Destete
Solo a mí se me ocurre destetar a mi hijo durante la Semana Mundial de la Lactancia Materna. Y con luna llena en Acuario. Las lobas aúllan, las Perseidas se preparan para tirarse del firmamento. Solo a mí se me ocurre escribir una columna de opinión sobre el destete (“Chica, ¿a quien le importan estos temas?”). Ítem plus: escribir sobre el destete la semana en que un hijo real, para salvar la corona, sometió a su padre a un destete simbólico sin precedentes. Mi hijo, sin embargo, con casi dos años, idolatra mi pecho. Y eso da vía libre a todo tipo de juicios: “Eres adicta”, “¿Todavía le das, con lo mayor que es?”, “¿Está súper enmadrado, no?”. A veces pienso que no hay nada más subversivo que una crianza gozosa. Es algo sospechoso. Algo que acabará mal. Se las apaña para concitar las críticas de todas las fuerzas de orden: desde el feminismo igualitarista hasta todo tipo de señoras y señores de diverso pelaje y procedencia social.
En verdad, no hace tanto, yo también formaba parte de ese equipo. De las que juzgaba a las madres que practicaban la lactancia (¿quién decide el matiz del siguiente adjetivo?) prolongada. “Adictas”, seguro que llegué a pensar alguna vez. No tenía ni idea. Curioso cómo nos arrogamos el derecho a juzgar sobre tantas experiencias en las que no pusimos el cuerpo. Yo no sabía lo que era dar la teta. No sabía del disfrute (tampoco de la lucha, que vaya si me costó establecerla, eso da para otra columna). Del placer sexual que implica (insertar aquí escándalo y tabú). Sí, la lactancia es una expresión más de nuestra vida sexual. “Obscena, depravada”. ¿Por qué juzgamos tanto a las madres? ¿Por qué abominamos socialmente del apego? ¿Qué resortes se nos despiertan ahí?
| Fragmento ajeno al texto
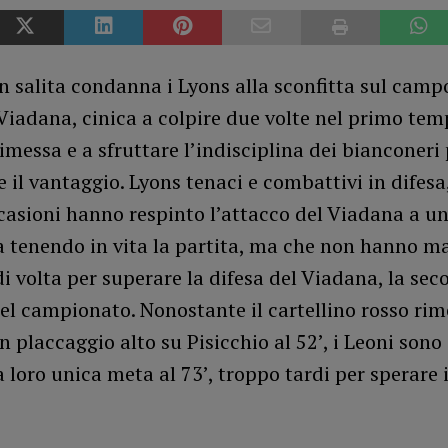
n salita condanna i Lyons alla sconfitta sul camp
Viadana, cinica a colpire due volte nel primo tem
rimessa e a sfruttare l’indisciplina dei bianconeri
il vantaggio. Lyons tenaci e combattivi in difesa
casioni hanno respinto l’attacco del Viadana a u
 tenendo in vita la partita, ma che non hanno ma
di volta per superare la difesa del Viadana, la se
el campionato. Nonostante il cartellino rosso ri
n placcaggio alto su Pisicchio al 52’, i Leoni sono 
 loro unica meta al 73’, troppo tardi per sperare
Los sacrificios en pos de la individualidad del sujeto moderno se realizan desde la cuna.
Yo, por ejemplo, quería haber destetado antes del confinamiento. Porque también hubo momentos, claro, en que me sentía agotada, demandada y vampirizada por un ser angelical. Pero ahora me alegro de no haberlo hecho entonces: la lactancia me salvó la pandemia. La teta lo centraba, ergo nos centraba, le ayudaba a dormir, ergo descansábamos, lo calmaba, ergo rebajamos tensión. Hasta le entretenía cuando se aburría soberanamente (y nadie sabe la cantidad de mails que se pueden escribir con una sola mano). A veces me decía a mí misma, ya, para. Enséñale a parar. Pero, ¿justo ahora? ¿Tiene que ser justo ahora? ¿Cuando el mundo le estaba negando todo: la escuela, los columpios, socializar...? A la mierda, me decía. Esperaremos un poco más. Cambiaremos juntas de fase. Y así lo hemos hecho. No he escrito un comunicado a mi hijo para comunicarle que abandonaba nuestro país exclusivo, no. Durante semanas he ido espaciando y suprimiendo tomas, le he ido explicando que la leche se va pero la teta se queda (“Esta tía no está bien, en serio”).
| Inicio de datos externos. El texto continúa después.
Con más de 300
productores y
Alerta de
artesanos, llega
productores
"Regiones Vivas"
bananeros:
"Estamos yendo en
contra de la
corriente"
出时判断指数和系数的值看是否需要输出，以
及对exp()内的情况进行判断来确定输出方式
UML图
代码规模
El destete es un proceso que forma parte de la lactancia, es el fin de una intimidad específica e irrepetible, pero estoy dispuesta a vivirlo. Cuando empecé a dar de mamar, justo después de que las grietas me dejaran empezar a disfrutar, estaba literalmente fascinada por la leche que salía de mis pezones como una fuente. En serio, no sabéis lo que es. Todavía hoy lo estoy. Sin embargo, aún dudo de que algo tan increíble tenga derecho a ser tema de una columna de opinión. Hasta ahí llega mi represión cultural. “De la teta también se sale. Vendrán otras maneras de dormirle, calmarle, centrarle. Si realmente estás cansada, no tengas dudas. Antes de que te agotes”, me comentó una sabia amiga en Instagram. Así sí. Me lo tatúe, esperé a la luna llena de agosto, y con nocturnidad y alevosía, lo dejé. Aquí están mi regazo y mi olor esperándote como la mejor de las sinécdoques (“Qué cursis os ponéis, de verdad”). Aprenderé a calmarte sin esta herramienta mágica (“Muy bien, niña, ya era hora”). Así que ya lo hice. Hice el destete. Escribí esta columna. Ahora voy a descansar, como una reina. A esperar a ver las Perseidas o Lágrimas de San Lorenzo caer entre la Vía Láctea. Alguna mía también caerá, eso seguro.